**** Exercise material
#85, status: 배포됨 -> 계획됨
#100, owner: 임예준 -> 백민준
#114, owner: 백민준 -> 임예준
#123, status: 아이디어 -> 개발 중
********
**** Exercise material
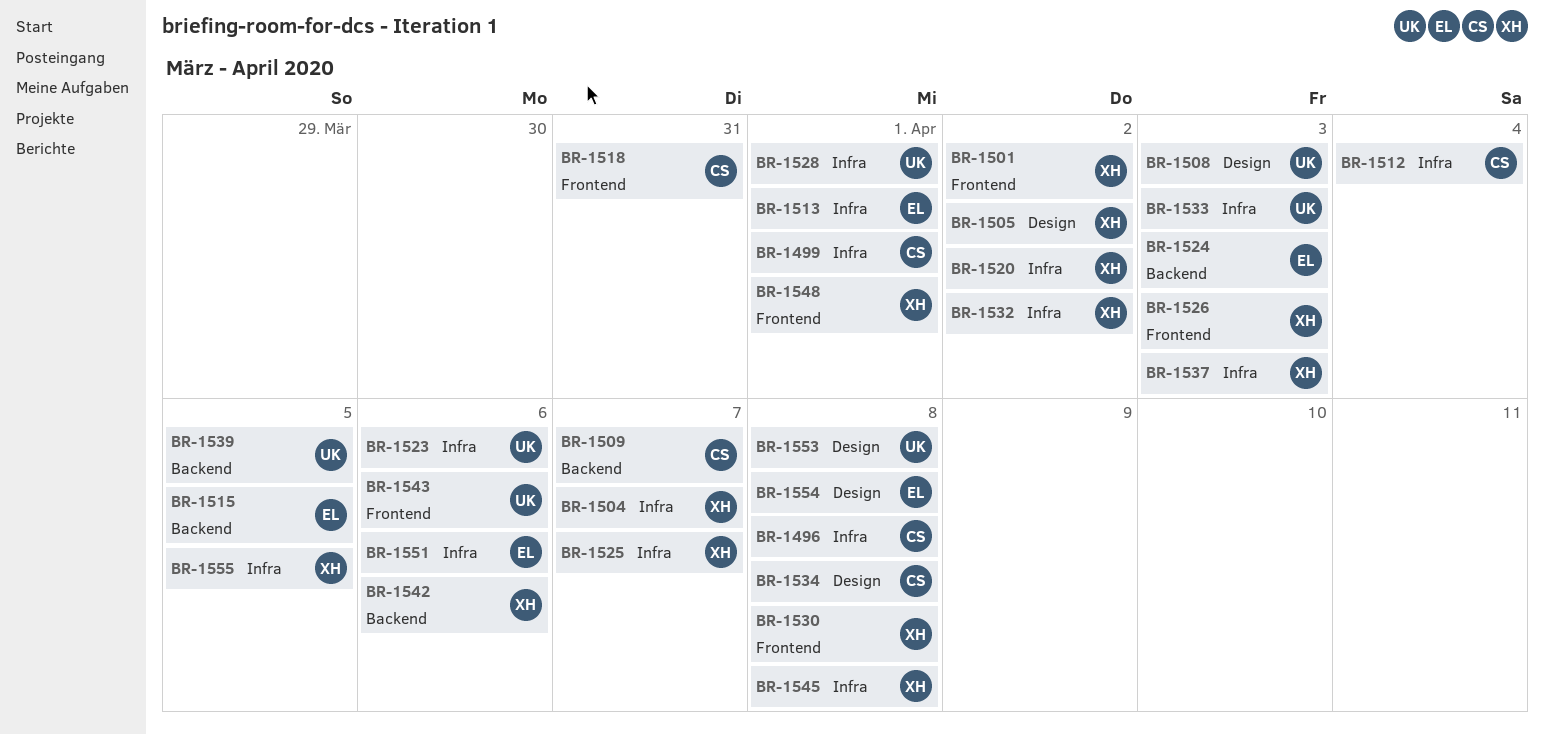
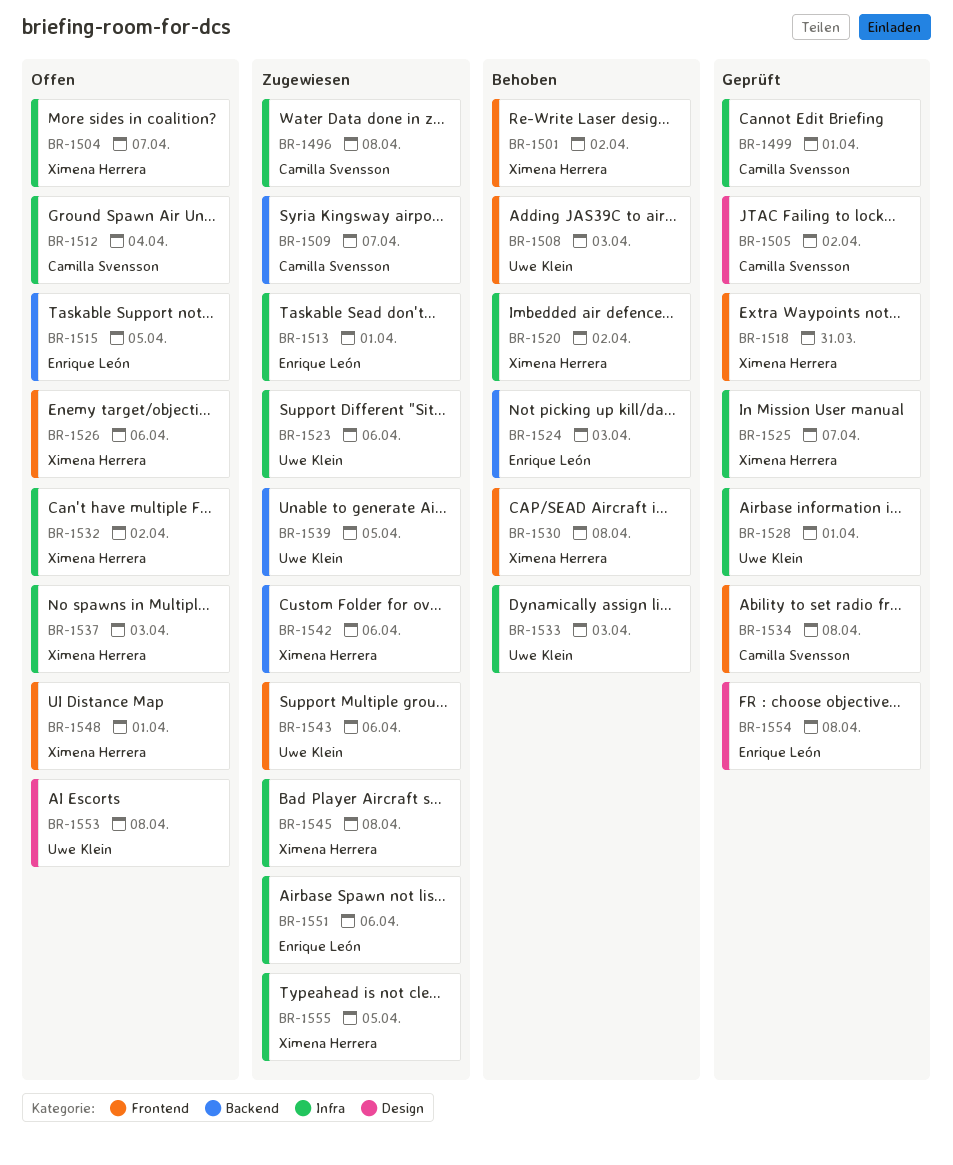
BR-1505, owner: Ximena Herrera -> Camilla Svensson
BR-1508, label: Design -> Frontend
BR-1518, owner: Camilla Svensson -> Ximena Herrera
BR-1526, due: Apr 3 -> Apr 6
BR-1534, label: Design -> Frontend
********
— Instruction —
When you reach the line in the material above that holds "BR-1505, owner: Ximena", begin reproducing lines exactly, and stop after the line that holds "BR-1534, label: Design -> Frontend".

— Solution —
BR-1505, owner: Ximena Herrera -> Camilla Svensson
BR-1508, label: Design -> Frontend
BR-1518, owner: Camilla Svensson -> Ximena Herrera
BR-1526, due: Apr 3 -> Apr 6
BR-1534, label: Design -> Frontend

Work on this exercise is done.